Task brief:
Please restate each entry below, word for word.

Material provided:
* * * *
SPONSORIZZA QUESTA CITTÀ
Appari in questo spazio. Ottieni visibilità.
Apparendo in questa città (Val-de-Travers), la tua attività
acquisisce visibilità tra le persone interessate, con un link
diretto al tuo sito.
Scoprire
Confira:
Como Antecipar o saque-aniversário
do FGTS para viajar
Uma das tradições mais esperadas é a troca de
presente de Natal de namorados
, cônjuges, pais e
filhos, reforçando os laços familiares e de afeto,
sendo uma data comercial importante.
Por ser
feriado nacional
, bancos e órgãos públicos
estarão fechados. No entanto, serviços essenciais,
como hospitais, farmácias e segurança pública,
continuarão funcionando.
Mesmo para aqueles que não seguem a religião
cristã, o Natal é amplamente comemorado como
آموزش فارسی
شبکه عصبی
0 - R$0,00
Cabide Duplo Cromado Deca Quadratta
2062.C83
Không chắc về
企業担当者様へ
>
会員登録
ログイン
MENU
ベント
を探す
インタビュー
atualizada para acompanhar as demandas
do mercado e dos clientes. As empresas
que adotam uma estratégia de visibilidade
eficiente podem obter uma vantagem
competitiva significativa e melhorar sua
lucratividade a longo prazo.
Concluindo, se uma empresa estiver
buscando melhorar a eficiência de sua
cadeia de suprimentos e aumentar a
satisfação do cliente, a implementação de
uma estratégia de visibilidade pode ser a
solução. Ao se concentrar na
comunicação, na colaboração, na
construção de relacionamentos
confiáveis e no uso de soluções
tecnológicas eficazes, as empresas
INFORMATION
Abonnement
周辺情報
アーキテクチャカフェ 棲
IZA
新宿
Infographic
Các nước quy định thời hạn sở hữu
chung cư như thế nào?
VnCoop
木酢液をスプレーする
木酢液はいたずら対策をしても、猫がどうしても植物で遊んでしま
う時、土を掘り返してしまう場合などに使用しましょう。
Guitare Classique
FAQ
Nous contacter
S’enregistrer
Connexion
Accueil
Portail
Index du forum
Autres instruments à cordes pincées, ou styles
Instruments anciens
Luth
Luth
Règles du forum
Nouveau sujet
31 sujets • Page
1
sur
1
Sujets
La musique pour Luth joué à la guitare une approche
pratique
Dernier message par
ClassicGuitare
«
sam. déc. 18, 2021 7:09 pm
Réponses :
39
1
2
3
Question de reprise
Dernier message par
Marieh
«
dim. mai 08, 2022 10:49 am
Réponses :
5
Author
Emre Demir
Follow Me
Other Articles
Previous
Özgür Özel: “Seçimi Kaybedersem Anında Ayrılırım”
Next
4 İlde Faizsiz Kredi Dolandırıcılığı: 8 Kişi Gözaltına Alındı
* * * *
Output for this exercise:
SPONSORIZZA QUESTA CITTÀ
Appari in questo spazio. Ottieni visibilità.
Apparendo in questa città (Val-de-Travers), la tua attività
acquisisce visibilità tra le persone interessate, con un link
diretto al tuo sito.
Scoprire
Confira:
Como Antecipar o saque-aniversário
do FGTS para viajar
Uma das tradições mais esperadas é a troca de
presente de Natal de namorados
, cônjuges, pais e
filhos, reforçando os laços familiares e de afeto,
sendo uma data comercial importante.
Por ser
feriado nacional
, bancos e órgãos públicos
estarão fechados. No entanto, serviços essenciais,
como hospitais, farmácias e segurança pública,
continuarão funcionando.
Mesmo para aqueles que não seguem a religião
cristã, o Natal é amplamente comemorado como
آموزش فارسی
شبکه عصبی
0 - R$0,00
Cabide Duplo Cromado Deca Quadratta
2062.C83
Không chắc về
企業担当者様へ
>
会員登録
ログイン
MENU
ベント
を探す
インタビュー
atualizada para acompanhar as demandas
do mercado e dos clientes. As empresas
que adotam uma estratégia de visibilidade
eficiente podem obter uma vantagem
competitiva significativa e melhorar sua
lucratividade a longo prazo.
Concluindo, se uma empresa estiver
buscando melhorar a eficiência de sua
cadeia de suprimentos e aumentar a
satisfação do cliente, a implementação de
uma estratégia de visibilidade pode ser a
solução. Ao se concentrar na
comunicação, na colaboração, na
construção de relacionamentos
confiáveis e no uso de soluções
tecnológicas eficazes, as empresas
INFORMATION
Abonnement
周辺情報
アーキテクチャカフェ 棲
IZA
新宿
Infographic
Các nước quy định thời hạn sở hữu
chung cư như thế nào?
VnCoop
木酢液をスプレーする
木酢液はいたずら対策をしても、猫がどうしても植物で遊んでしま
う時、土を掘り返してしまう場合などに使用しましょう。
Guitare Classique
FAQ
Nous contacter
S’enregistrer
Connexion
Accueil
Portail
Index du forum
Autres instruments à cordes pincées, ou styles
Instruments anciens
Luth
Luth
Règles du forum
Nouveau sujet
31 sujets • Page
1
sur
1
Sujets
La musique pour Luth joué à la guitare une approche
pratique
Dernier message par
ClassicGuitare
«
sam. déc. 18, 2021 7:09 pm
Réponses :
39
1
2
3
Question de reprise
Dernier message par
Marieh
«
dim. mai 08, 2022 10:49 am
Réponses :
5
Author
Emre Demir
Follow Me
Other Articles
Previous
Özgür Özel: “Seçimi Kaybedersem Anında Ayrılırım”
Next
4 İlde Faizsiz Kredi Dolandırıcılığı: 8 Kişi Gözaltına Alındı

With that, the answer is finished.